§ RECORDS FOR PROCESSING
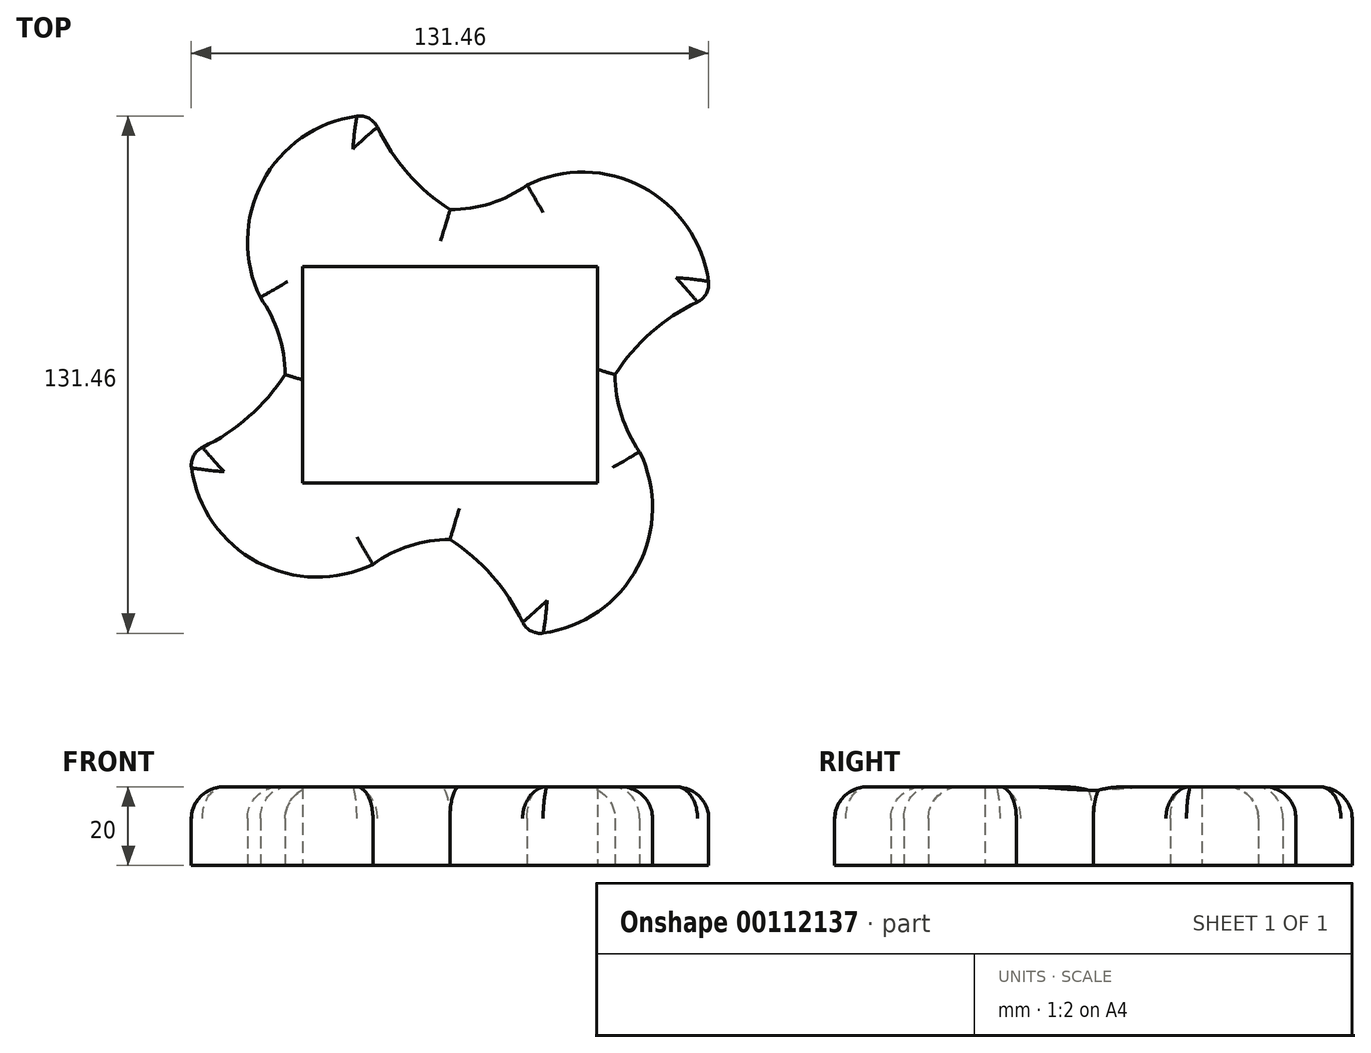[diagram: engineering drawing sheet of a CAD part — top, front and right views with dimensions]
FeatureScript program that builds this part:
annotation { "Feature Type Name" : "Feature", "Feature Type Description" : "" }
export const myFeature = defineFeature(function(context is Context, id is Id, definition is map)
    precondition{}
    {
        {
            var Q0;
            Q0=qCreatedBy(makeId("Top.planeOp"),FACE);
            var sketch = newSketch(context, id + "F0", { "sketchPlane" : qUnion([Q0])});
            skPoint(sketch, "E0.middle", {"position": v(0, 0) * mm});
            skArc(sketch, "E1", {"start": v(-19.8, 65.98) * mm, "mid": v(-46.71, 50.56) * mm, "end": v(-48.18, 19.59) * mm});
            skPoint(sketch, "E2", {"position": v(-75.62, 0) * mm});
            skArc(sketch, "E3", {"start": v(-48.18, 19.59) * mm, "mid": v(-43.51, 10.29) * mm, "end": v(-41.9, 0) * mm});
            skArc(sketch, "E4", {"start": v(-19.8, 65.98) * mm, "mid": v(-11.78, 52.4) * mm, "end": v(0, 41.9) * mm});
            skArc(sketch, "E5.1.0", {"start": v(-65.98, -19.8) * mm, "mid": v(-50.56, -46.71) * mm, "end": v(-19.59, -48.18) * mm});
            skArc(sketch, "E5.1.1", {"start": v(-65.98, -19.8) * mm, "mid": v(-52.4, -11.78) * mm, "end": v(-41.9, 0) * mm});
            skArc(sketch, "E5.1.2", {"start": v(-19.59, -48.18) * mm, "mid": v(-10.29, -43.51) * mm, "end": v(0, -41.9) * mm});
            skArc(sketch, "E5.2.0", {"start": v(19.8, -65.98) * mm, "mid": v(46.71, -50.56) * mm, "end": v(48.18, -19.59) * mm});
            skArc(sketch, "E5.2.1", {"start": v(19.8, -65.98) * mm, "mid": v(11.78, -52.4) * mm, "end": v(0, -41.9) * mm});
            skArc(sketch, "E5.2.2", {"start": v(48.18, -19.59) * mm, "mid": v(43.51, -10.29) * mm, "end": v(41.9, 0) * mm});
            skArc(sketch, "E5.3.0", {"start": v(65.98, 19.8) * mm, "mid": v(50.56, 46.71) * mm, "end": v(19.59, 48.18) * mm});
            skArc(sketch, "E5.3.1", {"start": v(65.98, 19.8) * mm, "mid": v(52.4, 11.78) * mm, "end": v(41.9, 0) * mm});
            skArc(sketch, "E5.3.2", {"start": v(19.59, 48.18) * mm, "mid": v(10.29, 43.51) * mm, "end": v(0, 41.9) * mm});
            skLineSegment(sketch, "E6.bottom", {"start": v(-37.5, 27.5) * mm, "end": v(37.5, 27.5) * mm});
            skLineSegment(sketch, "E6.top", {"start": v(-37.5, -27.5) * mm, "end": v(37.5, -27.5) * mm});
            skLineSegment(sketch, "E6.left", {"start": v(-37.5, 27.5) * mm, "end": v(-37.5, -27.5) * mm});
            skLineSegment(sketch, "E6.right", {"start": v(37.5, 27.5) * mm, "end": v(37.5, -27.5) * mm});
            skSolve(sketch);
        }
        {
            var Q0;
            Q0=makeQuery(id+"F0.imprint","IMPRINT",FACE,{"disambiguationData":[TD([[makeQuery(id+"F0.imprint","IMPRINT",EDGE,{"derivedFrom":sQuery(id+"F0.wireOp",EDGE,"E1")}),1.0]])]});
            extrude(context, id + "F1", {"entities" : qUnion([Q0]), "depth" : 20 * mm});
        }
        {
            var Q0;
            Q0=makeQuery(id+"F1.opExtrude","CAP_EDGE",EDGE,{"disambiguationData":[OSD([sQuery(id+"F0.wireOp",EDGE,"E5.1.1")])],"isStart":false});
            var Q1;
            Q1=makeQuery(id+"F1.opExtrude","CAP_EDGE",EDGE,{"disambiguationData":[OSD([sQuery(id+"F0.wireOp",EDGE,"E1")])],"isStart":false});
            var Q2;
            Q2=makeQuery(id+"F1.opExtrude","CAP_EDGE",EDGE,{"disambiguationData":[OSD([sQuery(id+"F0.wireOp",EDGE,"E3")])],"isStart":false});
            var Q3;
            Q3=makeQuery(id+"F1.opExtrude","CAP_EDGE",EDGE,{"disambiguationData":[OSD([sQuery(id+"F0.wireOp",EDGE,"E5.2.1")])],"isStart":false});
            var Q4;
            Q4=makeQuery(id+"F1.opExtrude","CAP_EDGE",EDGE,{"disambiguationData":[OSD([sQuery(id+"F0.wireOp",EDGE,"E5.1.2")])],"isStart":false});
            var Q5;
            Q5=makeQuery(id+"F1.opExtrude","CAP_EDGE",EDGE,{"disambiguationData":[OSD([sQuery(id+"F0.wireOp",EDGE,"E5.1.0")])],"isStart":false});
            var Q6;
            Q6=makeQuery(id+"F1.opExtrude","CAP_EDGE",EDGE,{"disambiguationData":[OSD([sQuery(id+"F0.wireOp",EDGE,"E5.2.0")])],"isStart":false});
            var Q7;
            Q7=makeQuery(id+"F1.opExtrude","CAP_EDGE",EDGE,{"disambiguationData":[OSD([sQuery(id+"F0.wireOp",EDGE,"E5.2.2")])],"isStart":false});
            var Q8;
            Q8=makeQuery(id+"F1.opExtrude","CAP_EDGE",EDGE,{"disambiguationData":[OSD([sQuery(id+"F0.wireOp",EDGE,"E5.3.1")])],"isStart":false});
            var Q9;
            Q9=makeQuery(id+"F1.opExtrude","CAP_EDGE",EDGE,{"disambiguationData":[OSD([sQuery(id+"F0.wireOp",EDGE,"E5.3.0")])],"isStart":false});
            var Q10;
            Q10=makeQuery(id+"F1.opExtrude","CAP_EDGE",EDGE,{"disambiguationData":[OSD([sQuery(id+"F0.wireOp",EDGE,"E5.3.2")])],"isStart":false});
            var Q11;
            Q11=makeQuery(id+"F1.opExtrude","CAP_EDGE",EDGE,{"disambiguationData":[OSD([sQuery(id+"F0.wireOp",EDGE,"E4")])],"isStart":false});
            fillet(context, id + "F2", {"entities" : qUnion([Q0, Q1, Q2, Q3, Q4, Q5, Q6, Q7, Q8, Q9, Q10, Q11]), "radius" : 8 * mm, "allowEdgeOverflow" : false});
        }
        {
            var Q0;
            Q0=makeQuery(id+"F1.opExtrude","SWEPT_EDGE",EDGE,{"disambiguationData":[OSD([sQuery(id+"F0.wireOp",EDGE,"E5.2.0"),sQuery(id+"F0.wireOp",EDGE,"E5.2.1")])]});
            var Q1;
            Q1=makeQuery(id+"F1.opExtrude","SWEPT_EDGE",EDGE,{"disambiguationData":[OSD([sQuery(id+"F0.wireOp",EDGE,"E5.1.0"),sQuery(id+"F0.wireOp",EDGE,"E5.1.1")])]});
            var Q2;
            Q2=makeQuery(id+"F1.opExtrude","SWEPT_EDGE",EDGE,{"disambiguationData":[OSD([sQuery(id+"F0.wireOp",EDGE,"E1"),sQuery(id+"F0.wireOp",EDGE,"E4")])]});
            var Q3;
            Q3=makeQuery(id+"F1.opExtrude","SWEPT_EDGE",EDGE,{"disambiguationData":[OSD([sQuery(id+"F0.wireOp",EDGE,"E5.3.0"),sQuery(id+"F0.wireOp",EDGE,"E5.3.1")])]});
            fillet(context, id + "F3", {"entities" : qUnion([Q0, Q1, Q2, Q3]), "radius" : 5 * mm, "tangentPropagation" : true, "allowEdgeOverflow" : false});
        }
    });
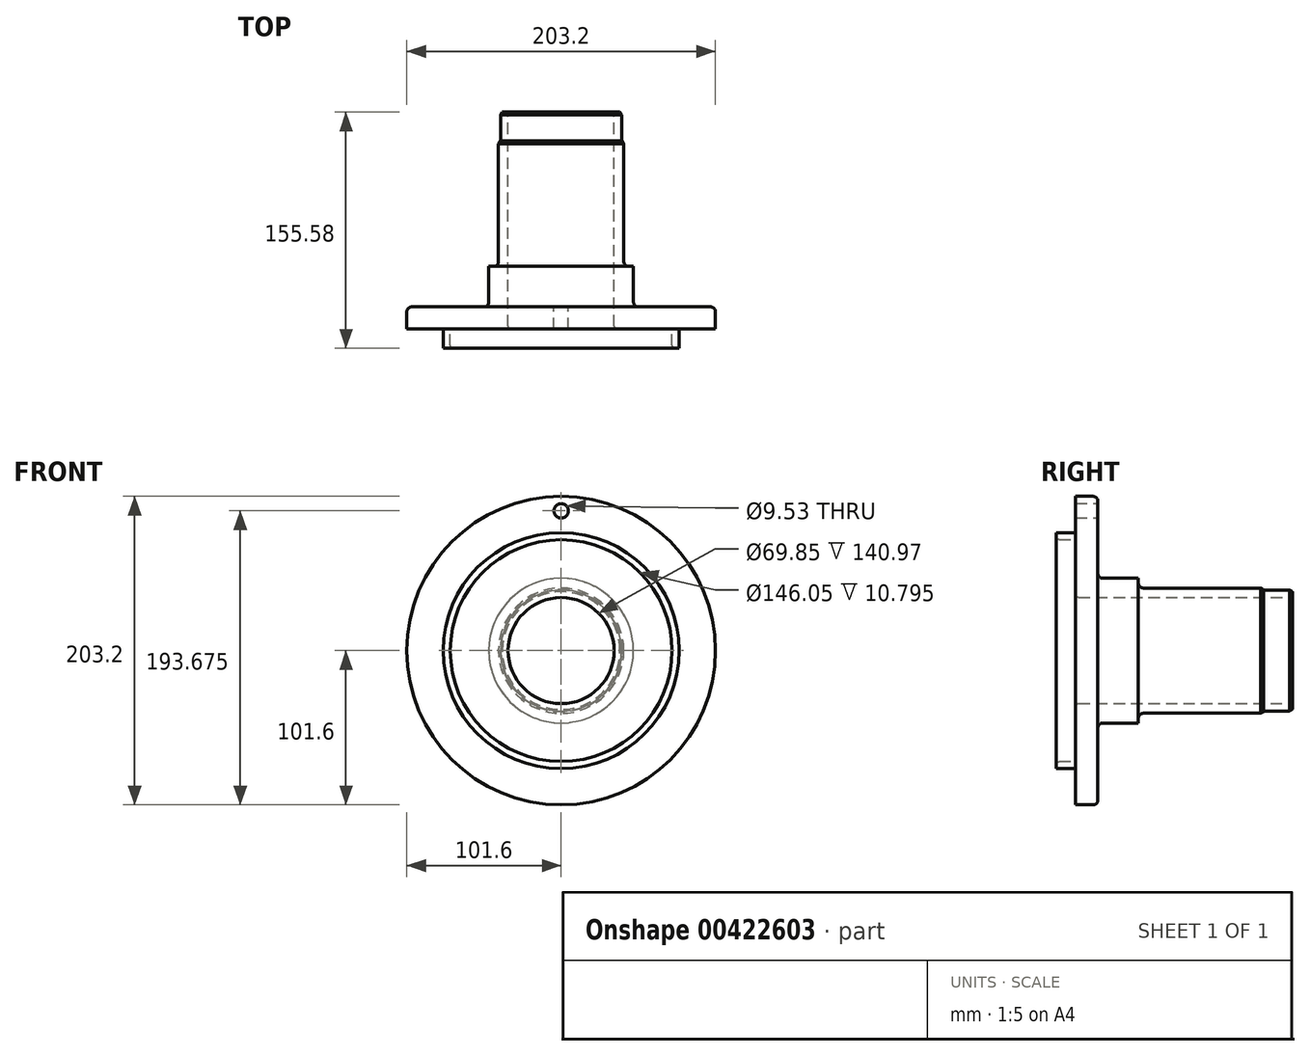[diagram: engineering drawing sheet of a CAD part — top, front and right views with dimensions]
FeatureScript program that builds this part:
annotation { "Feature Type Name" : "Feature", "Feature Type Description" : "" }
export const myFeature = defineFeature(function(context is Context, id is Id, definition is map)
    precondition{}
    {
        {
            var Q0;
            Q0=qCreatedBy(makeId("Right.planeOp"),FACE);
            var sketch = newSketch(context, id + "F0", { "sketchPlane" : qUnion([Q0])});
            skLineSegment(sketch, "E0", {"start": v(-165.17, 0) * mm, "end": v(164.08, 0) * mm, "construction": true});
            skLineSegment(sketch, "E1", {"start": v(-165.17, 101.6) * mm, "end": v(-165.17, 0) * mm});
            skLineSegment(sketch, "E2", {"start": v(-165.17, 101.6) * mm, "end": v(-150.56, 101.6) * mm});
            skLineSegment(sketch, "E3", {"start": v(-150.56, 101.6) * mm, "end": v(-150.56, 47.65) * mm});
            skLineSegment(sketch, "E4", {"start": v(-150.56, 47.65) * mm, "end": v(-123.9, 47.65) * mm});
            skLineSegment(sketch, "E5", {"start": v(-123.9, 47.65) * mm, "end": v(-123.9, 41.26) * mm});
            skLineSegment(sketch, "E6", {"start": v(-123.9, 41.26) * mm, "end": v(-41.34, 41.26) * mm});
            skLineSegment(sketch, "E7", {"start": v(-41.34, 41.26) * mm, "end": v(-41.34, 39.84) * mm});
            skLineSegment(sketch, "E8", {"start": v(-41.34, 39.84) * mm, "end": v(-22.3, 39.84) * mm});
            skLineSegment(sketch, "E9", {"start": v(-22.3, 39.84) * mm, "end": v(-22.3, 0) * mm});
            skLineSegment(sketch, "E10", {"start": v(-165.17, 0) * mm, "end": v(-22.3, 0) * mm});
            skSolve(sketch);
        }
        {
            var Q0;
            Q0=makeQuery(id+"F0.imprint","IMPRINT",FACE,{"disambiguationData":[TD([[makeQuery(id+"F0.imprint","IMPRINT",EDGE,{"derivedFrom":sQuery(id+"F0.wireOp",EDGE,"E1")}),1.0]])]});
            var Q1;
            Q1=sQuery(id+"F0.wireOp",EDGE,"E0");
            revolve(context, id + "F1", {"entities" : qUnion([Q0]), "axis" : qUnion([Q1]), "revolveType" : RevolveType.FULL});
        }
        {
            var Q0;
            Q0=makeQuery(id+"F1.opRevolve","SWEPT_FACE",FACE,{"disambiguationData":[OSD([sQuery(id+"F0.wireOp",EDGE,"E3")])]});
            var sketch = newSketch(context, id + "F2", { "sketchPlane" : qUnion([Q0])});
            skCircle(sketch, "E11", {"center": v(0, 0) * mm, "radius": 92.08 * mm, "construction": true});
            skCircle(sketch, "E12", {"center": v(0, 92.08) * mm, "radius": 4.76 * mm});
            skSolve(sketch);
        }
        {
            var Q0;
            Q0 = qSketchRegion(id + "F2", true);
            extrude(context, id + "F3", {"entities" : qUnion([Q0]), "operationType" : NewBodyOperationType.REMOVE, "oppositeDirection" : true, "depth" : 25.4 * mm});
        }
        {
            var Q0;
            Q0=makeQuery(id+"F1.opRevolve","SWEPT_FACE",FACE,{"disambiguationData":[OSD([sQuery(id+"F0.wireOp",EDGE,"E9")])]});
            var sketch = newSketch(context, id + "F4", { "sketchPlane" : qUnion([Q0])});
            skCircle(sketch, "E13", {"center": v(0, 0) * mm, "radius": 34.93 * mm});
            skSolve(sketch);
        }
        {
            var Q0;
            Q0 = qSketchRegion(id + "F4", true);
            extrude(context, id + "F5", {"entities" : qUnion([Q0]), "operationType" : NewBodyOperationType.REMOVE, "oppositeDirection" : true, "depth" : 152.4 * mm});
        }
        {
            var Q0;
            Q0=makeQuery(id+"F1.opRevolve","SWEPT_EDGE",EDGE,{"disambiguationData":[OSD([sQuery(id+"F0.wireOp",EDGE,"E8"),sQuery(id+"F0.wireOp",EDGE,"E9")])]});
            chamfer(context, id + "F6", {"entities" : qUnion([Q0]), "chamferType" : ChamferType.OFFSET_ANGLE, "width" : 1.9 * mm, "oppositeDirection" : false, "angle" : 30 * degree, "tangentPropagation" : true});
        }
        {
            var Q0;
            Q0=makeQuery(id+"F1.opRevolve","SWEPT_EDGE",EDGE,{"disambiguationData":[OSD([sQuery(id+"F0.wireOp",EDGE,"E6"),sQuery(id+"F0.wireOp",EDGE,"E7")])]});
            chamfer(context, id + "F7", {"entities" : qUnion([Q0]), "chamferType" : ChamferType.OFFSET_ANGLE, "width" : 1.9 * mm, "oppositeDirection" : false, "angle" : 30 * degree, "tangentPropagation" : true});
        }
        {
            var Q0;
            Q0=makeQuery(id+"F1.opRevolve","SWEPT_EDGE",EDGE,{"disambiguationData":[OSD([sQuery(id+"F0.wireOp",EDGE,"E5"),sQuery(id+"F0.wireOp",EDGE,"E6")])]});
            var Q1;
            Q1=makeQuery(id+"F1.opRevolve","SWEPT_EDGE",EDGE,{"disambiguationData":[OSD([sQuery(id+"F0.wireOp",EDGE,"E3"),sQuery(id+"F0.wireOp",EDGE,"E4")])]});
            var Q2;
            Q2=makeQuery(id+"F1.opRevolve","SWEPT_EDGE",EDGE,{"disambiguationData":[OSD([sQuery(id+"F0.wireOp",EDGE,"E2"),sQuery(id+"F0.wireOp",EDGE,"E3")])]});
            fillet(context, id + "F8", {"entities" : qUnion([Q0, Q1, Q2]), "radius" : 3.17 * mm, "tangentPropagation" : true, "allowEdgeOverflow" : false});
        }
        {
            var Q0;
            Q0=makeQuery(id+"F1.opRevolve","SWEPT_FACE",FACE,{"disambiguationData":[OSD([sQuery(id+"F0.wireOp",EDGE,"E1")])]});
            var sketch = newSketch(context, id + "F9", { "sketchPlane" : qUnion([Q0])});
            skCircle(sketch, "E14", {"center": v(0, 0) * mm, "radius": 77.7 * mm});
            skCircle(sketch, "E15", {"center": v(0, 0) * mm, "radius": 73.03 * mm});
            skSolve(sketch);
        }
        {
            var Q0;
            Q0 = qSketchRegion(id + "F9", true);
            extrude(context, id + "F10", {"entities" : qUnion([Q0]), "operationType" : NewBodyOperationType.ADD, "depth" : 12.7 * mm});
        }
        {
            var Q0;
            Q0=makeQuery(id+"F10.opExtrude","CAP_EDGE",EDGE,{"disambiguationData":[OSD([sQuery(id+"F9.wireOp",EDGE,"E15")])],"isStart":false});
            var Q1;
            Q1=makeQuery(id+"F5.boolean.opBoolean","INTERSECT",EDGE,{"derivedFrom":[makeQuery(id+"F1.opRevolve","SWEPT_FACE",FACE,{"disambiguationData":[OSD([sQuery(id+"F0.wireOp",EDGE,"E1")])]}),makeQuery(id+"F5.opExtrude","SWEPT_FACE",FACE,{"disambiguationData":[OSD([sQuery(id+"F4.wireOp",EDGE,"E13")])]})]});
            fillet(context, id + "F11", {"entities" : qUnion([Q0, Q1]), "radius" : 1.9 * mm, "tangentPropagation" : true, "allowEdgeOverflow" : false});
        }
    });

§ AIM
Reproduce the lines word for word, starting with the first line of the records and ending with the line that contains "v(-46.71, 50.56) *". Include both of those lines, and leave the pictures out of your answer.

§ ANSWER TO THIS TASK
[diagram: engineering drawing sheet of a CAD part — top, front and right views with dimensions]
FeatureScript program that builds this part:
annotation { "Feature Type Name" : "Feature", "Feature Type Description" : "" }
export const myFeature = defineFeature(function(context is Context, id is Id, definition is map)
    precondition{}
    {
        {
            var Q0;
            Q0=qCreatedBy(makeId("Top.planeOp"),FACE);
            var sketch = newSketch(context, id + "F0", { "sketchPlane" : qUnion([Q0])});
            skPoint(sketch, "E0.middle", {"position": v(0, 0) * mm});
            skArc(sketch, "E1", {"start": v(-19.8, 65.98) * mm, "mid": v(-46.71, 50.56) * mm, "end": v(-48.18, 19.59) * mm});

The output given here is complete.